**Assignment**
Using the jewelry designer interview below, explain in one to three sentences why the designer left consumer finance for one of the family businesses.

*** Opening Extract to read ***

What was your point of realization when you knew you wanted to design jewelry?

I'm actually a third generation jeweler. After university, I started out as a stock market analyst and then moved to consumer finance. After a few years doing that, I just really needed to do something that involved some creative output, [but] not to be a designer per se. So I got into one of the family businesses for its potential. I then took up gemology and jewelry design. The latter really helped me put my ideas on paper more fluently, and [helped me] think more three-dimensionally. I didn't really seek to be a designer, but I guess it just happened for me in that it was part of the job as a whole. It's been 11 years since.


How would you define your aesthetic, and your design perspective?

I really think about my pieces. I refine them quite a bit. I like things clean and streamlined. Very deliberate. I could make things glamorous and out there but I think majority of the things I design have a sort of subdued luxury feel to it, which all the more works with my focus on producing wearable pieces.

What do you find is the best thing about designing jewelry?

When I design for somebody or when I do a bespoke piece, it really is the greatest feeling to see them really appreciating the end product and for them to actually wear it.

What kind of jewelry do you love to see a woman wearing?

I like it when women mix it up a bit. Things don't necessarily have to match all the time. So whether it's a rope necklace or a cocktail ring or cuff worn all together, if it doesn't look contrived at all and they're really rocking it, I find that really sexy.


What are you in the mood to see, in terms for jewelry, this season?

More movement, more colors, more wit. Though fine jewelry design tends to focus on being contemporary than seasonal, really.

If you had to pick, what is your favorite piece from Deux Yeux, and why?

The Y-necklace of faceted spinel beads with the lemon topaz and honey quartz drops; I just love the feel of this piece. I find it quietly extravagant. There's a rawness to it but it's still sophisticated. The stones are faceted but retain the general shape of the rough and I can just imagine using diamonds of these sizes back in the day.

What are you looking forward to in the year to come, both personally and professionally?

Maybe go somewhere I've never been to before. Just to open the mind a bit more. To be inspired. I've also been considering opening a new showroom somewhere but things have yet to come together in that aspect.

*** Closing Extract to read ***
*** Opening Supplied information ***

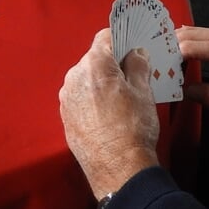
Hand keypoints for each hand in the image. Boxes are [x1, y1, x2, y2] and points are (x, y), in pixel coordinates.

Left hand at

*** Closing Supplied information ***

**Response**
After a few years in consumer finance, the designer really needed work that involved some creative output, though not necessarily as a designer. That need led the designer to join one of the family businesses for its potential.